In February 2013, the building referred to as No.1 Silo received a 6 Star Green Star SA Design rating by the Green Building Council of South Africa (GBCSA). It is only the second building to be awarded a 6 Star Green Star SA rating in South Africa and the first in the Western Cape.
“We have adopted a rigorous approach to green construction and sustainable design principles, and the efficient use of natural and energy resources,” says David Green, chief executive officer of the V&A Waterfront. “The architectural vision and mechanical design of the building ensures optimal indoor environmental quality for occupants to promote health and well-being.”
Sustainable development and green operations are fundamental to the V&A Waterfront’s overall development strategy, adds Rory King of MACE, the project manager and principal agent. Both developer and tenant had the desire, leadership and commitment to achieve a 5 Star rating as announced at the sod turning ceremony in September 2011. The actual rating achieved is the result of everyone involved going the extra mile over the last couple of years, says King.

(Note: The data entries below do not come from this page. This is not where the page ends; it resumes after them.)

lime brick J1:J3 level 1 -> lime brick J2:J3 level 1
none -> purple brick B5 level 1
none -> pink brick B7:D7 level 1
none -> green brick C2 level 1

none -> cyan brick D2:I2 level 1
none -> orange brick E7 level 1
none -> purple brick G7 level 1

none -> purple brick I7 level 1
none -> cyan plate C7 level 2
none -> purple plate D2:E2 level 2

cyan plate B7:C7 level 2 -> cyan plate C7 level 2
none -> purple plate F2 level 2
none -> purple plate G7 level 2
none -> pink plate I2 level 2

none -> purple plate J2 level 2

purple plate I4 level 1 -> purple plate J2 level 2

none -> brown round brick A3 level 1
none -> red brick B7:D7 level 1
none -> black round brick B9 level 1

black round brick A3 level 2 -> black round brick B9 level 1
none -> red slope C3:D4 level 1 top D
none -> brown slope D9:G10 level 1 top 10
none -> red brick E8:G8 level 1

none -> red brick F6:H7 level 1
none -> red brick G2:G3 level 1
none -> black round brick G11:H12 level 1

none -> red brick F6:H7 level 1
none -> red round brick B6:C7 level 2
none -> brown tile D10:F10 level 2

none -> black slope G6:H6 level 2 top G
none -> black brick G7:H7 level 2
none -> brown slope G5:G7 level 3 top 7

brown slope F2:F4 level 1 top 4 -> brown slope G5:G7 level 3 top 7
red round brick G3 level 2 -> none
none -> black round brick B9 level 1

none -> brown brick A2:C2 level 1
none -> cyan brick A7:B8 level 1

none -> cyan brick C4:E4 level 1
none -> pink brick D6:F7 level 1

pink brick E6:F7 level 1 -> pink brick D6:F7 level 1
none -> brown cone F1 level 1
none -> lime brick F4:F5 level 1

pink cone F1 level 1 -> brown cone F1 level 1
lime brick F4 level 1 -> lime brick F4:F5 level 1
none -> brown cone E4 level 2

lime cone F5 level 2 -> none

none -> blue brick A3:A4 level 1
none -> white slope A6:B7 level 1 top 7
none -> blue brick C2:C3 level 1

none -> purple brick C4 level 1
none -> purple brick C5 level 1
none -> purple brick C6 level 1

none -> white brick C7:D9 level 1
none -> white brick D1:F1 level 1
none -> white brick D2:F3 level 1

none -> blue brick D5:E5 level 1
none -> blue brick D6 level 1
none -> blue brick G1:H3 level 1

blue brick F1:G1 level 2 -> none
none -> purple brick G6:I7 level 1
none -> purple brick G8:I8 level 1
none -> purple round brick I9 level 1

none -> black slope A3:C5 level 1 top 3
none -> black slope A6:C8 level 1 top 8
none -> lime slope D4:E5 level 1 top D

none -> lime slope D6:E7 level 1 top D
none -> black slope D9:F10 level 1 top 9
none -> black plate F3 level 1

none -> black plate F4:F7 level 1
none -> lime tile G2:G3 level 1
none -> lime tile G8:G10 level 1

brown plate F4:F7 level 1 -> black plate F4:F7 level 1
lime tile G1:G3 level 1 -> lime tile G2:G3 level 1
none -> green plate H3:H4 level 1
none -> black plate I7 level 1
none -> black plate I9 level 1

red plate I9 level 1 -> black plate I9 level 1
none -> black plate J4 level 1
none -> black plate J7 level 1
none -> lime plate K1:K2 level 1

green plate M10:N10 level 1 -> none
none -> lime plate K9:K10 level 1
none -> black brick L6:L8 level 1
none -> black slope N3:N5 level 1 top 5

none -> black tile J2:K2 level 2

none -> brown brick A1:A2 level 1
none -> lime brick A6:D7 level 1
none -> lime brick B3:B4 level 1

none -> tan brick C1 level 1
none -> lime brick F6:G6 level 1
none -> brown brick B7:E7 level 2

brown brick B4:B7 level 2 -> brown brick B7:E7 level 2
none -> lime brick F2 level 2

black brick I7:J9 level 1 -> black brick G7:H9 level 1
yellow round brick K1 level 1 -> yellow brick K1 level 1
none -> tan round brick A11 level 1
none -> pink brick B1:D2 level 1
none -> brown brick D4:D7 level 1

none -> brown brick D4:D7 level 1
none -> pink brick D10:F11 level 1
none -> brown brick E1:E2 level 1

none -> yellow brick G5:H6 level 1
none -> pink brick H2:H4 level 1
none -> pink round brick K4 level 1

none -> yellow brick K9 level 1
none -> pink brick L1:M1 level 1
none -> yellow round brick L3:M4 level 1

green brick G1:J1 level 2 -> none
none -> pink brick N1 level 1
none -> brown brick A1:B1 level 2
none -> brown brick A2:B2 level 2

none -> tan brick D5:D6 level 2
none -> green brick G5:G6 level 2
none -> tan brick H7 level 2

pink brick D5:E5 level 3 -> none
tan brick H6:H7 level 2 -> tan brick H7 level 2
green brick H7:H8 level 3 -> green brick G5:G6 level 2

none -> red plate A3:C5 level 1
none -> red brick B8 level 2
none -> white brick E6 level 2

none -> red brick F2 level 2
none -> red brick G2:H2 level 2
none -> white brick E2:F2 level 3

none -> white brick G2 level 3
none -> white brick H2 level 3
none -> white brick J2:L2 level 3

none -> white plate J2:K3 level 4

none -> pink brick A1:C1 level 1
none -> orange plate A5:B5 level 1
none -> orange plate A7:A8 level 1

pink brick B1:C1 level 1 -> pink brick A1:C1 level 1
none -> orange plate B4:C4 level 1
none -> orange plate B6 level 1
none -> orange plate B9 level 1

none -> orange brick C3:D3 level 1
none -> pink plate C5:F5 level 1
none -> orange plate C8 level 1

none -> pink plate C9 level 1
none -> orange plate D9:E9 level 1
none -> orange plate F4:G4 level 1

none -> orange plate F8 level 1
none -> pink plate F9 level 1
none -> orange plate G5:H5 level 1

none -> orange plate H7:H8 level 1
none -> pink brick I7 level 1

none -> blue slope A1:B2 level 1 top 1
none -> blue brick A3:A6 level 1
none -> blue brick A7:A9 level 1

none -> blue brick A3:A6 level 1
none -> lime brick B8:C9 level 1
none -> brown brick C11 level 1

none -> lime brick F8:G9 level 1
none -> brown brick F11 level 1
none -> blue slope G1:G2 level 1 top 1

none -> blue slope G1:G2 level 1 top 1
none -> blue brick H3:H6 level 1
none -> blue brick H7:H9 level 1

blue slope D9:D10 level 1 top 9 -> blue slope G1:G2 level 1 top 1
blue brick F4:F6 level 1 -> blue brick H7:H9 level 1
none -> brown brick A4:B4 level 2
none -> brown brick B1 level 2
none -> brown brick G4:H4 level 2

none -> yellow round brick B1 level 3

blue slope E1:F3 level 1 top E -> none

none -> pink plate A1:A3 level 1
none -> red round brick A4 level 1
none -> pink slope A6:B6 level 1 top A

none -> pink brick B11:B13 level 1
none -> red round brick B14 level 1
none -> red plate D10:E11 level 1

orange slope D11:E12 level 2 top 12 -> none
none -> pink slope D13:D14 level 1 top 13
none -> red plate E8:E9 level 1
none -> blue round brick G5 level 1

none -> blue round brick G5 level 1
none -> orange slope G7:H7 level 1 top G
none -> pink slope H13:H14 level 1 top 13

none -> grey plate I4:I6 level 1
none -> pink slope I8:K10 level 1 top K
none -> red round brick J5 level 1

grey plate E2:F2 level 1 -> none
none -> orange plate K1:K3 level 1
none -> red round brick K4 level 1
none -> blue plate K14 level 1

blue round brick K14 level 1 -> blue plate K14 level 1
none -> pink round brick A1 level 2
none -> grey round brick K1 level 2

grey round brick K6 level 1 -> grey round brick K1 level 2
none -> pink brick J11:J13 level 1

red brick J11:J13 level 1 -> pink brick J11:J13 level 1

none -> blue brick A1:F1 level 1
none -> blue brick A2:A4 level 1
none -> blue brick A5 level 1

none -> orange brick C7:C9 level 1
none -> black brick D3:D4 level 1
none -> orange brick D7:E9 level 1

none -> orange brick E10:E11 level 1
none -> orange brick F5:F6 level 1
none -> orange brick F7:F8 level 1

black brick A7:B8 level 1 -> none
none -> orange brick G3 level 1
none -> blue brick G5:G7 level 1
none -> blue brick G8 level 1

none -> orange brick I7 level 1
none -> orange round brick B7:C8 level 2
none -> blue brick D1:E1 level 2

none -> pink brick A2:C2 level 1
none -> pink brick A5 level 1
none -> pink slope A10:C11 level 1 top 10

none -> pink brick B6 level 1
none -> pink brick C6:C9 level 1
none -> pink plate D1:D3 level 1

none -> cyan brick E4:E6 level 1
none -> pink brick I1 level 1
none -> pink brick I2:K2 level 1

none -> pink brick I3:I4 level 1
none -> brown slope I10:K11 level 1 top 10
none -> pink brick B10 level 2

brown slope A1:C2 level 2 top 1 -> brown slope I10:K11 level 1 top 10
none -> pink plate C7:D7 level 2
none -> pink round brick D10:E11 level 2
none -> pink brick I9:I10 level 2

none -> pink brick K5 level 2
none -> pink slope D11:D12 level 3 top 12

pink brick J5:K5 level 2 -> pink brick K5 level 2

The client and the core design team visited Australia before the project started and looked at some of the top-end sustainable buildings. Jaco Kemp of Arup, the sustainability and Green Star SA consultant on the project, explains that they sought architectural concepts and engineering solutions that would respond to the environment in an appropriate manner and used the environment to its advantage. “The seawater system is an example of this. Systems were introduced that have a dual purpose, such as the raised floor system that is used for electrical distribution and air conditioning.”
John Abbott, facade engineer of ARUP, says the design of the facade of the building played an important part in achieving the coveted 6 Star rating. The architectural concept called for large areas of glass and for this to be as transparent as possible. The facade was studied using energy and lighting simulations and drawing on the experience of colleagues with other highly transparent buildings in similar climates. The solution has been to use double skin facades on the northeastern and northwestern elevations, which are most vulnerable to solar gain. These facades have an outer skin of clear glass, spaced 700 mm outside the main facade, which is double-glazed for thermal control. Automatically-controlled blinds between the inner and outer skins track the sun as it moves across the building.
One of the more unique green initiatives is the use of seawater from the Atlantic Ocean. Used to reject waste heat from the cooling plant, it allows for significant potable water savings and improves the overall energy efficiency of the building. Smith says the system functions by drawing in seawater from the harbour through a titanium plate heat exchanger system in the basement.
The ventilation system used is able to take maximum advantage of outside air to cool the building in the mild Cape Town weather. Heat pumps are used to heat the building during winter months.